__Assignment__:
Filter the entries for the string "color". Copy each line that has it.

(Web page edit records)
□ □ □ □ □ □ □
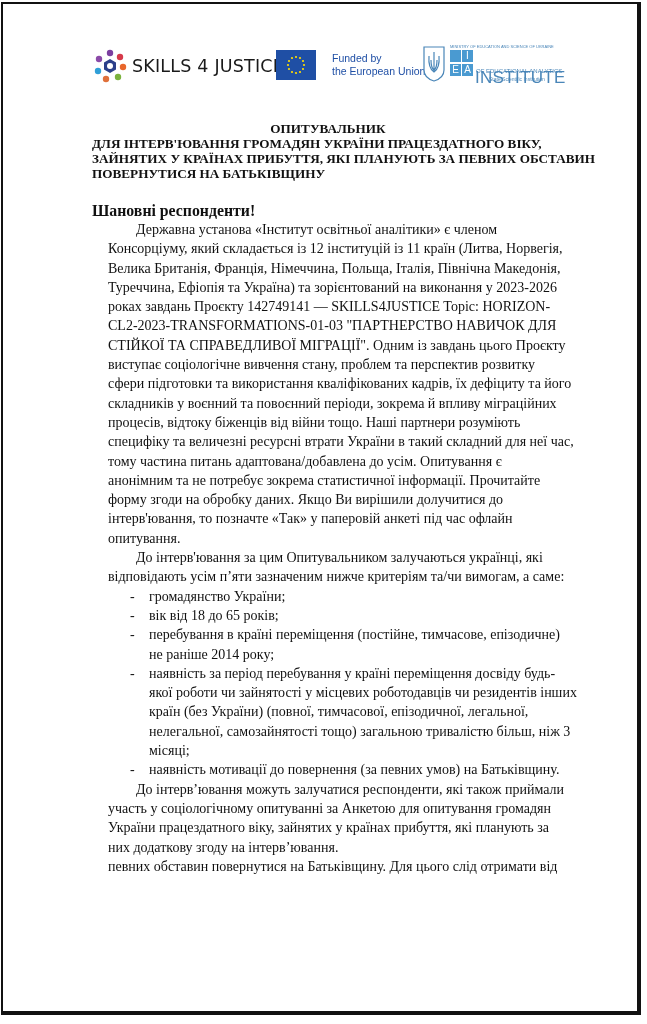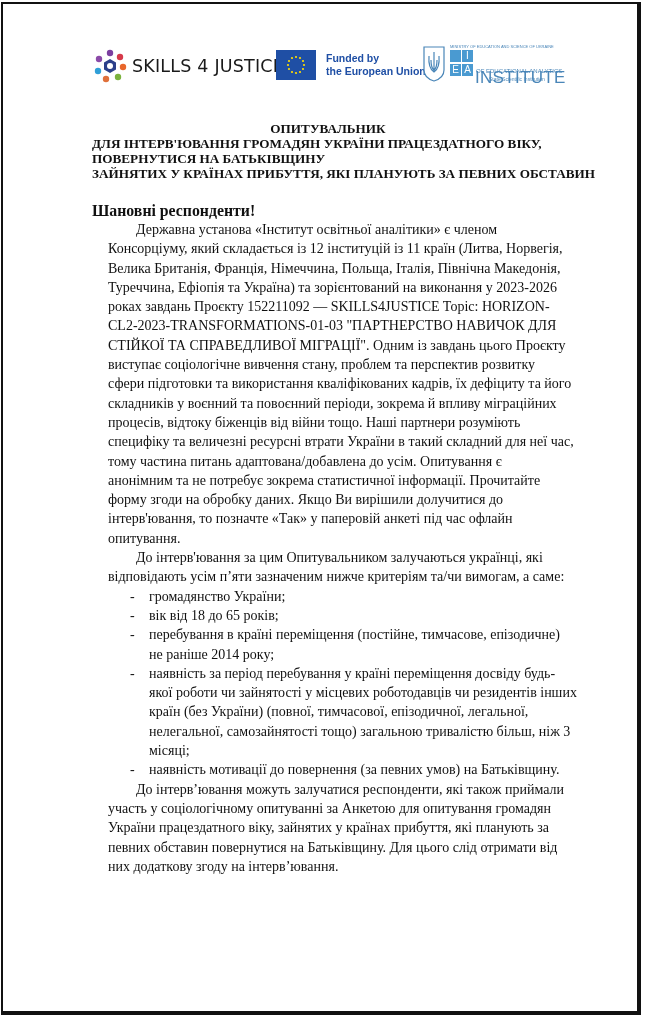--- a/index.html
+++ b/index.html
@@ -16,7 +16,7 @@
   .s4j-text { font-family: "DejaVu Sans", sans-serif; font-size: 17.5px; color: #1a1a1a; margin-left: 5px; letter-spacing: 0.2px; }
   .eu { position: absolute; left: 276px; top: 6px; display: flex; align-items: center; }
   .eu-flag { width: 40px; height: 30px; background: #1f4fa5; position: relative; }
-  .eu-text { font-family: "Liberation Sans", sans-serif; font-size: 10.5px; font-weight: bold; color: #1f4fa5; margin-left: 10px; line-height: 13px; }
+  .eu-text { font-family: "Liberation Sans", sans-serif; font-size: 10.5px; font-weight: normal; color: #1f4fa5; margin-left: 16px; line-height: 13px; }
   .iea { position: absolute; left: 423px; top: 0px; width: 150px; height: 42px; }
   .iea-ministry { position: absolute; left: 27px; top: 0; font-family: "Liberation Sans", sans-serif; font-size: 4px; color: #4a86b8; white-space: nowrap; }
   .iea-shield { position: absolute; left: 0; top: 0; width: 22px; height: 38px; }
□ □ □ □ □ □ □
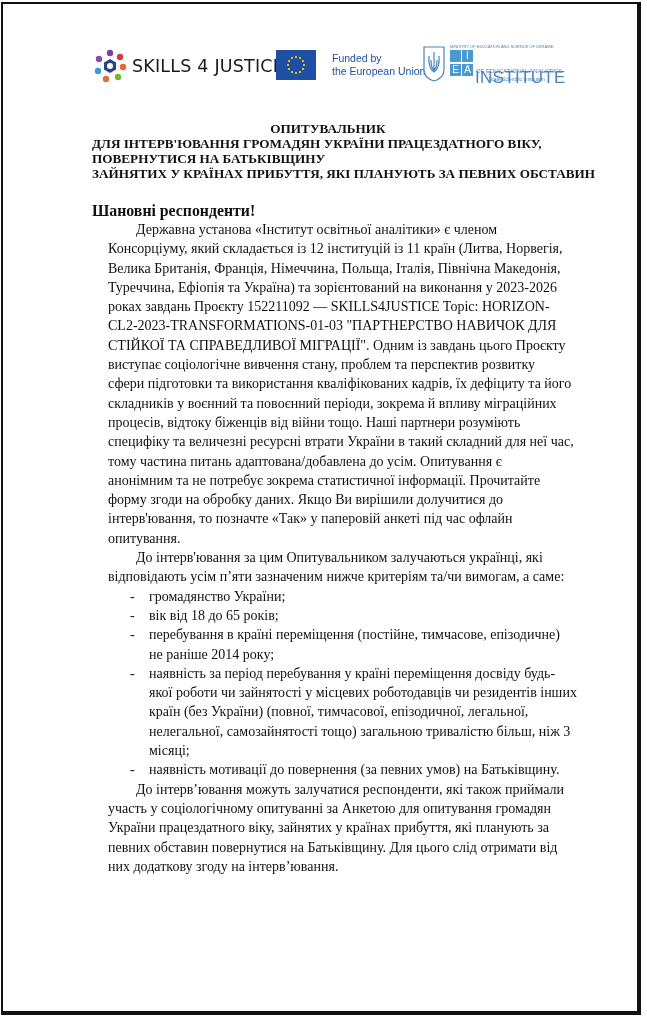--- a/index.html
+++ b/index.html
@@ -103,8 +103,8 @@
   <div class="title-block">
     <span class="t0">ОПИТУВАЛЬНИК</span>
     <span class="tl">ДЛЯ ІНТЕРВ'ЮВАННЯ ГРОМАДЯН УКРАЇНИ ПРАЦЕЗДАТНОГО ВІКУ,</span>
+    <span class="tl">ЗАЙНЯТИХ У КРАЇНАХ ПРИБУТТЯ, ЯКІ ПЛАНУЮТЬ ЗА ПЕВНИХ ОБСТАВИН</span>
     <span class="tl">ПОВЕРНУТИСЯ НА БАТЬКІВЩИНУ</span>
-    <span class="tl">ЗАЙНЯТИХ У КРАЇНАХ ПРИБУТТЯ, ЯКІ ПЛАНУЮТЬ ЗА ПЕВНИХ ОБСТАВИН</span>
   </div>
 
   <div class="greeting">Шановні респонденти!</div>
□ □ □ □ □ □ □
__Your solution__:
   .s4j-text { font-family: "DejaVu Sans", sans-serif; font-size: 17.5px; color: #1a1a1a; margin-left: 5px; letter-spacing: 0.2px; }
-  .eu-text { font-family: "Liberation Sans", sans-serif; font-size: 10.5px; font-weight: bold; color: #1f4fa5; margin-left: 10px; line-height: 13px; }
+  .eu-text { font-family: "Liberation Sans", sans-serif; font-size: 10.5px; font-weight: normal; color: #1f4fa5; margin-left: 16px; line-height: 13px; }
   .iea-ministry { position: absolute; left: 27px; top: 0; font-family: "Liberation Sans", sans-serif; font-size: 4px; color: #4a86b8; white-space: nowrap; }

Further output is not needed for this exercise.